By Derek Vargas, Application Scientist, MedGenome Inc.
Single-cell genomics techniques are revolutionizing our ability to characterize complex tissues. Although bulk RNA sequencing experiments can be insightful, they often mask important biological activity of rare cell types and fail to show the variability in gene expression between individual cells. The rapid development of low-input RNA seq methods has led to an explosion of single-cell RNA-seq platforms, each with their own advantages and limitations. Droplet-based methods (10X Chromium, DropSeq) can be used to analyze thousands of cells in a single prep. In this method, single cells are separated using microfluidics. They are then captured in emulsion, tagged with cell barcodes, and then further processed into a single library. On the other hand, plate-based methods (SMART-seq) for single-cell sequencing require flow sorting cells into individual wells. Each cell is individually lysed and the RNA is used to generate a library. This method requires sorting equipment and has a lower throughput but is far more sensitive than droplet-based methods. Plate-Seq can detect thousands of more genes per cell than droplet-based methods. Additionally, plate-seq generates data from full length mRNA transcripts, whereas droplet-based methods only provide data on the 3’ or 5’ end.
While each method for single-cell sequencing offers benefits, combining these two platforms can provide greater insights into heterogeneous cell populations, and offer a window into the various stages of differentiation and activation states in developing cell populations. Researchers from Xiamen University (Lin et al., 2021) were able to design a computational method which uses both types of data. By analyzing data from both droplet-based and plate-based single-cell experiments, they were able to describe the lineage features and predict the developmental path of mature human pancreatic islet cells. They used mitochondrial genome variants as endogenous lineage-tracking markers, and clustered their data based on these variants. Based on the distinct lineage features between alpha and beta cells, they determined that these cell types develop from different progenitors.

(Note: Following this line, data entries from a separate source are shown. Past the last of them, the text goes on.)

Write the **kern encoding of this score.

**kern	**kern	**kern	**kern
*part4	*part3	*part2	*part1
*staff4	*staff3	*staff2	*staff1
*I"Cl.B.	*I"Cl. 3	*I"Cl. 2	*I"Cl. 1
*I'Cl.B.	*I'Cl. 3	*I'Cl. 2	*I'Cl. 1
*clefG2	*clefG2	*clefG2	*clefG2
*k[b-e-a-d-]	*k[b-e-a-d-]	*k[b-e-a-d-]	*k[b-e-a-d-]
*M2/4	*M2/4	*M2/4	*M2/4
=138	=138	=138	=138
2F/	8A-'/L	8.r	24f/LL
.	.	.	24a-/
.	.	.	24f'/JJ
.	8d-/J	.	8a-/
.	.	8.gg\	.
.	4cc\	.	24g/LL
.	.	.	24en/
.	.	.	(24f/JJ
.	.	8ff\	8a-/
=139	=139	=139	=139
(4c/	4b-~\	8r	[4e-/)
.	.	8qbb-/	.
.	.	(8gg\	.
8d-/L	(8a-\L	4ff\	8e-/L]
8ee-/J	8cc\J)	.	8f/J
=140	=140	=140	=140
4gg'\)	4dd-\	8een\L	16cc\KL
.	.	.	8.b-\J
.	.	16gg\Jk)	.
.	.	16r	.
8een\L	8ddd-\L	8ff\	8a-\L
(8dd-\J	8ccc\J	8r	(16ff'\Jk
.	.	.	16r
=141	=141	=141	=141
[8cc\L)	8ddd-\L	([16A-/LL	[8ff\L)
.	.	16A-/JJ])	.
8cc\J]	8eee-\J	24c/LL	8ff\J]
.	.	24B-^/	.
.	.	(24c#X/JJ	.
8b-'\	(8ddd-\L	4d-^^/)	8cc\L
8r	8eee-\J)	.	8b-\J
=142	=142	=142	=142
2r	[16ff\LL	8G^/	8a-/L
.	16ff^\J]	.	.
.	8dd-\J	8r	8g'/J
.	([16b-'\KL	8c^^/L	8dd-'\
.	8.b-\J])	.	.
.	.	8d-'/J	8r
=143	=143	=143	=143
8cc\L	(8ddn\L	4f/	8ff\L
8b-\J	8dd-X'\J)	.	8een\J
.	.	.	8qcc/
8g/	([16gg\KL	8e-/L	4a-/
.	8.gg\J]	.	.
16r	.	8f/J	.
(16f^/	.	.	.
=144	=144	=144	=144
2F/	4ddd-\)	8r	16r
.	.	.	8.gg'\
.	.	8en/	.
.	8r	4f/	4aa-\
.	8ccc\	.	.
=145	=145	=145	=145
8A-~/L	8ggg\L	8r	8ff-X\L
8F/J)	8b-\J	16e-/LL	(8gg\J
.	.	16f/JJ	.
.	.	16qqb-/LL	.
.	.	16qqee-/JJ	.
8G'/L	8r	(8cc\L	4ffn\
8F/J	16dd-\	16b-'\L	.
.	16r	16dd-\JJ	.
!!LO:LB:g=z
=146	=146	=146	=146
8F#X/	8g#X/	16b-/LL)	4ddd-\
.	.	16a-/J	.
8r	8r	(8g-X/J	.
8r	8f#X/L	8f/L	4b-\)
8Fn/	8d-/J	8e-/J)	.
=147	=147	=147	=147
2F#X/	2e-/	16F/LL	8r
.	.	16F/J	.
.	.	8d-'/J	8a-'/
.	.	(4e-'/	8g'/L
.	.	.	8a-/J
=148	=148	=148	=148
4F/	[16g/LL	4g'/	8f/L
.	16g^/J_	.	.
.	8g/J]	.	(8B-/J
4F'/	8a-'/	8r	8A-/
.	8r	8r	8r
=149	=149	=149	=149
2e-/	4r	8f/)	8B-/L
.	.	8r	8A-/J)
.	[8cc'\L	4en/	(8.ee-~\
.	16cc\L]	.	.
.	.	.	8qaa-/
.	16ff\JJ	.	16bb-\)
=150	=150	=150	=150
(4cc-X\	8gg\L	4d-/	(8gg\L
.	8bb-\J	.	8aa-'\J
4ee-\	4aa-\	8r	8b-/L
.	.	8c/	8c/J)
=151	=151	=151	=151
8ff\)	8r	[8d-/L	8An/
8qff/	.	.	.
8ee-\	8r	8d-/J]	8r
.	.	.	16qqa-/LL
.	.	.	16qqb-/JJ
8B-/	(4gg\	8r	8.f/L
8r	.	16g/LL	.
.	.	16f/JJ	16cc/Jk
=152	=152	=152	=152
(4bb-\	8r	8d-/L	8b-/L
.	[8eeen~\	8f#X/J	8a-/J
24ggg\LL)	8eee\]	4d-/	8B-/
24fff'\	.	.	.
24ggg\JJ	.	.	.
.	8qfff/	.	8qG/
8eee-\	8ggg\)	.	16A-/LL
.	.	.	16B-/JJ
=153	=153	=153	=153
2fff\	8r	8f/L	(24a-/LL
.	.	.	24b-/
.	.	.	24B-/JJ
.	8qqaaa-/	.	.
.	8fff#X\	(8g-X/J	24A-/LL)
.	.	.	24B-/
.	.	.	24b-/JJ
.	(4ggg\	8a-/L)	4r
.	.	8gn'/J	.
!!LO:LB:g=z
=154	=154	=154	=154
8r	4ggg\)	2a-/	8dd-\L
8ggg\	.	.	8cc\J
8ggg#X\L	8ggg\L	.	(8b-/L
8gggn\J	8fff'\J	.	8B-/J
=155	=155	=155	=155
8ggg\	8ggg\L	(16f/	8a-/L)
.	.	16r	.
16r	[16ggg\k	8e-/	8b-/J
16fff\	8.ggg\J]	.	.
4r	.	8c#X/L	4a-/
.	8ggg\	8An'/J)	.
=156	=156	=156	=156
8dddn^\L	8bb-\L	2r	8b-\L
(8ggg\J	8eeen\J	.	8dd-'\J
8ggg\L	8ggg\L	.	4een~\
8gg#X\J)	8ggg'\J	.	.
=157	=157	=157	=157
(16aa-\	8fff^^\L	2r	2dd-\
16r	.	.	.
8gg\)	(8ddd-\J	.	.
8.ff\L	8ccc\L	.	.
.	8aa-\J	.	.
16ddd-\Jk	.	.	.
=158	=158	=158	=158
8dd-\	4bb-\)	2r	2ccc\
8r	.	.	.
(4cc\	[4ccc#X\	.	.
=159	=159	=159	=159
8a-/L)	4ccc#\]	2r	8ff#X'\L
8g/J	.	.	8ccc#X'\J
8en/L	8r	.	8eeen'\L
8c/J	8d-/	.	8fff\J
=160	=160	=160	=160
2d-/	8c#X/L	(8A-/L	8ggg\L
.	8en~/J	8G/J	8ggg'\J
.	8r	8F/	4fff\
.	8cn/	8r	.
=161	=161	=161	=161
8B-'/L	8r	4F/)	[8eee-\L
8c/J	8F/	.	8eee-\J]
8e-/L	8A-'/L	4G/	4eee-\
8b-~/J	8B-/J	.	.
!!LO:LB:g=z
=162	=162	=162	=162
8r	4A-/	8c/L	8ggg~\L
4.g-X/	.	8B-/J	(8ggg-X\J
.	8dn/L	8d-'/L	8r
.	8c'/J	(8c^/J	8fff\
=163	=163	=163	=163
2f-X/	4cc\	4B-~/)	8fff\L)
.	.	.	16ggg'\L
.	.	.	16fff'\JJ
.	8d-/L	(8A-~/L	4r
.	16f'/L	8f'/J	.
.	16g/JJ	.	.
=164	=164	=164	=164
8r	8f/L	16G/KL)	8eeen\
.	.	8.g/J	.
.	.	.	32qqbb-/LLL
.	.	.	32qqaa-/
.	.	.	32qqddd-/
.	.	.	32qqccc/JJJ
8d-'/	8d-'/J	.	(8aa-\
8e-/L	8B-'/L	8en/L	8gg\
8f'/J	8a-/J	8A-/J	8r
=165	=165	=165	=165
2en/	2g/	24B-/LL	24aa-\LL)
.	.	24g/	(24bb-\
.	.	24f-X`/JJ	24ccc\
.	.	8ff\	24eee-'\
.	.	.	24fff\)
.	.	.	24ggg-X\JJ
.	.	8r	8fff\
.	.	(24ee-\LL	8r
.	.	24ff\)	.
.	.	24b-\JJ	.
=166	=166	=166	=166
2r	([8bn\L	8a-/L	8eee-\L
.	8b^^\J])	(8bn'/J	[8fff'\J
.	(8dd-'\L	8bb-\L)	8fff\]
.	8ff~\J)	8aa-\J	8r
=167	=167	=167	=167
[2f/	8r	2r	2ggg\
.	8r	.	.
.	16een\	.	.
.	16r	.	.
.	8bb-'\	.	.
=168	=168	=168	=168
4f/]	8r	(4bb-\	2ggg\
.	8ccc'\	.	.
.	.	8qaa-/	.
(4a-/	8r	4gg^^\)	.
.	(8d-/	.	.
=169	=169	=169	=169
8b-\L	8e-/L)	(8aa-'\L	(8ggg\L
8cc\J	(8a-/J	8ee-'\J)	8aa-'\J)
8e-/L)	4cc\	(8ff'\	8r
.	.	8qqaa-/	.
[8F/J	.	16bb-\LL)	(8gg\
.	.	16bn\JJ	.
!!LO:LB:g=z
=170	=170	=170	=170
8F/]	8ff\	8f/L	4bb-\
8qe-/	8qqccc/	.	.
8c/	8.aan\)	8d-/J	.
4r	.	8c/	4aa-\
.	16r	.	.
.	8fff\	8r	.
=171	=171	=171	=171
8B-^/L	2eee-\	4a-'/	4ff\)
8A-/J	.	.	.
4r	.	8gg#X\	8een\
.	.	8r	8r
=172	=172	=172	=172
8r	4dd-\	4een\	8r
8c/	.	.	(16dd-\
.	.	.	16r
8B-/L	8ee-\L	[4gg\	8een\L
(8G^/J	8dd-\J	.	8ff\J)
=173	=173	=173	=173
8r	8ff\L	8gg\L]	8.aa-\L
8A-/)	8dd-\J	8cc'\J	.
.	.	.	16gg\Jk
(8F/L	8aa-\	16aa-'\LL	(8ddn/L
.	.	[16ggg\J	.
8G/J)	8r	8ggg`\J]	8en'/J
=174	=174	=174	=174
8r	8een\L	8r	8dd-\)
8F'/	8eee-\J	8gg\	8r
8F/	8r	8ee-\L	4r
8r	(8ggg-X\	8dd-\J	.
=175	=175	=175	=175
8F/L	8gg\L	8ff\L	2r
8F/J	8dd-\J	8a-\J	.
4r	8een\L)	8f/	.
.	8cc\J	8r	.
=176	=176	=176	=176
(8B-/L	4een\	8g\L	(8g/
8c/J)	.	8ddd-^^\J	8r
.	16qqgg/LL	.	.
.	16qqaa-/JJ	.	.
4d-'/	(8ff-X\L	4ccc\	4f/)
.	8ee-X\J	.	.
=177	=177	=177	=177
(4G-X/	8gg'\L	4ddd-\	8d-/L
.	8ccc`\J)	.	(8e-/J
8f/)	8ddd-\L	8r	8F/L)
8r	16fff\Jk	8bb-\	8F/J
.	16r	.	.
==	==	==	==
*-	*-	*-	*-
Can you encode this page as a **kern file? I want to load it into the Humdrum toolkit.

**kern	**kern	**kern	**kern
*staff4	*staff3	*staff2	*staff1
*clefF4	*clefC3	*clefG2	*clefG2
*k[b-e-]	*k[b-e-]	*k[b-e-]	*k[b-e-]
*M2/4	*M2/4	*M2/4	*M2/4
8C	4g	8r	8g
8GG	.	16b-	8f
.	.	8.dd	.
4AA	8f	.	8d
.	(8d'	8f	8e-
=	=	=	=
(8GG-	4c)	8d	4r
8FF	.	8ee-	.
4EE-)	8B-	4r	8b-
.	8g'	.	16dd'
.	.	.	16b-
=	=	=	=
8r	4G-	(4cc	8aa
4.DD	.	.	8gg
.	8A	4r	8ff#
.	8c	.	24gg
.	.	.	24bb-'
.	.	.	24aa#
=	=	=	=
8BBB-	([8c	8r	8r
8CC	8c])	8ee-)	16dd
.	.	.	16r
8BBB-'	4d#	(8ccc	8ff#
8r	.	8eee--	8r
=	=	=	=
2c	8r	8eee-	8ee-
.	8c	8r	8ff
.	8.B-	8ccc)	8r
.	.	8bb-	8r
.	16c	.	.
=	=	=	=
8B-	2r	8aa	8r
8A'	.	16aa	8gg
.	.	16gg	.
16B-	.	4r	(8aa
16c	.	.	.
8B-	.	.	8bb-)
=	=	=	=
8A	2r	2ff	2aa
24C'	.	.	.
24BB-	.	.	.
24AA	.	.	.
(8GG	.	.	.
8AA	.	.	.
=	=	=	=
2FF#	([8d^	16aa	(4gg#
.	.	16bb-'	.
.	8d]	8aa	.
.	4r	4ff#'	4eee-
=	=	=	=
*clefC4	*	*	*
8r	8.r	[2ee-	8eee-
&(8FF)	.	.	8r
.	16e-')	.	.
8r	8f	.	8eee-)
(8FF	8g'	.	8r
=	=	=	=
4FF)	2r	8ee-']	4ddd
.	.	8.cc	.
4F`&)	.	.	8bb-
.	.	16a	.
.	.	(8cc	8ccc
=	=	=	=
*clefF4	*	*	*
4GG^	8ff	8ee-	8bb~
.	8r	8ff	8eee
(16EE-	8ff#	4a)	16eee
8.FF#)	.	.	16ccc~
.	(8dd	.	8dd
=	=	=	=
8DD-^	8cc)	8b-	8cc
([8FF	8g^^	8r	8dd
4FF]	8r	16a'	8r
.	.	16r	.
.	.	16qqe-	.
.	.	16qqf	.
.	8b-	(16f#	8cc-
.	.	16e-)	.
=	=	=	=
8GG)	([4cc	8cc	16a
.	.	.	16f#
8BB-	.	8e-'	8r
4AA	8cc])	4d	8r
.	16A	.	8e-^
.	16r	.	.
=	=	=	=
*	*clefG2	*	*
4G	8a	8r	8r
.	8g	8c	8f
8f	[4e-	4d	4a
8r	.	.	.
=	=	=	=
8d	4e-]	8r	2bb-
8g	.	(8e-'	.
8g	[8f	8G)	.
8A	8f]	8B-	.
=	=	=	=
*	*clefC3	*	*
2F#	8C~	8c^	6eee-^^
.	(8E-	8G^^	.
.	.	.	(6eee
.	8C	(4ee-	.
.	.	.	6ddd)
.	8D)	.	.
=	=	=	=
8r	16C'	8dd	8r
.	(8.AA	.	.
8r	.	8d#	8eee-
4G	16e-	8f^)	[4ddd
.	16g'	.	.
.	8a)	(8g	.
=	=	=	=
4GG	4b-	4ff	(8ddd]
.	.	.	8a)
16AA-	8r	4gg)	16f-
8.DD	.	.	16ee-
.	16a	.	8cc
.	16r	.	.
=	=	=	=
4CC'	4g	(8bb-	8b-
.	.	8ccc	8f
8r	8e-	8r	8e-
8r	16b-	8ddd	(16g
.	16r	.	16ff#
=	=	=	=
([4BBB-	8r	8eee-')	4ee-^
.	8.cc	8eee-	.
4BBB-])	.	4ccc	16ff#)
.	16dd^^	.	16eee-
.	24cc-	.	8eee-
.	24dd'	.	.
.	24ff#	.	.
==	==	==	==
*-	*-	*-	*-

Single-cell RNA sequencing is now widely employed in immunological studies seeking to resolve previously unrecognized cellular heterogeneity, define processes in cell development and differentiation, and understand the gene regulatory networks that predict immune function. In this area also, researchers are finding that an approach combining droplet-based and plate-based single-cell sequencing methods can be beneficial to characterize cytotoxic T lymphocytes. Scientists at the Technical University of Munich (Kanev et al., 2021) tailored a droplet-based approach for high-throughput analysis, and a plate-based method for high depth sequencing. They named these methods tDrop-seq and tSCRB-seq, respectively. They noted that conventional droplet-based methods have inherently low mRNA capture efficiency for cytotoxic T cells and optimized a method for increasing the sensitivity. Although, tDrop-seq allowed them to process large numbers of cells, the low copy number of genes limited the power of analysis for these cells. They then used tSCRP-seq to generate high resolution data necessary for defining the critical mechanisms of T cell differentiation.
These studies highlight the importance of both droplet-based and plate-based single-cell sequencing methods. Though many researchers struggle with the decision between high throughput and low-cost drop-seq, or high-resolution data from plate-seq, there are certainly benefits when combining both methods. A dual method approach has the potential to shed more light on cellular processes involved in health and disease, as well as provide insights into cellular development.
Single-cell transcriptome lineage tracing of human pancreatic development identifies distinct developmental trajectories of alpha and beta cells.
Tailoring the resolution of single-cell RNA sequencing for primary cytotoxic T cells.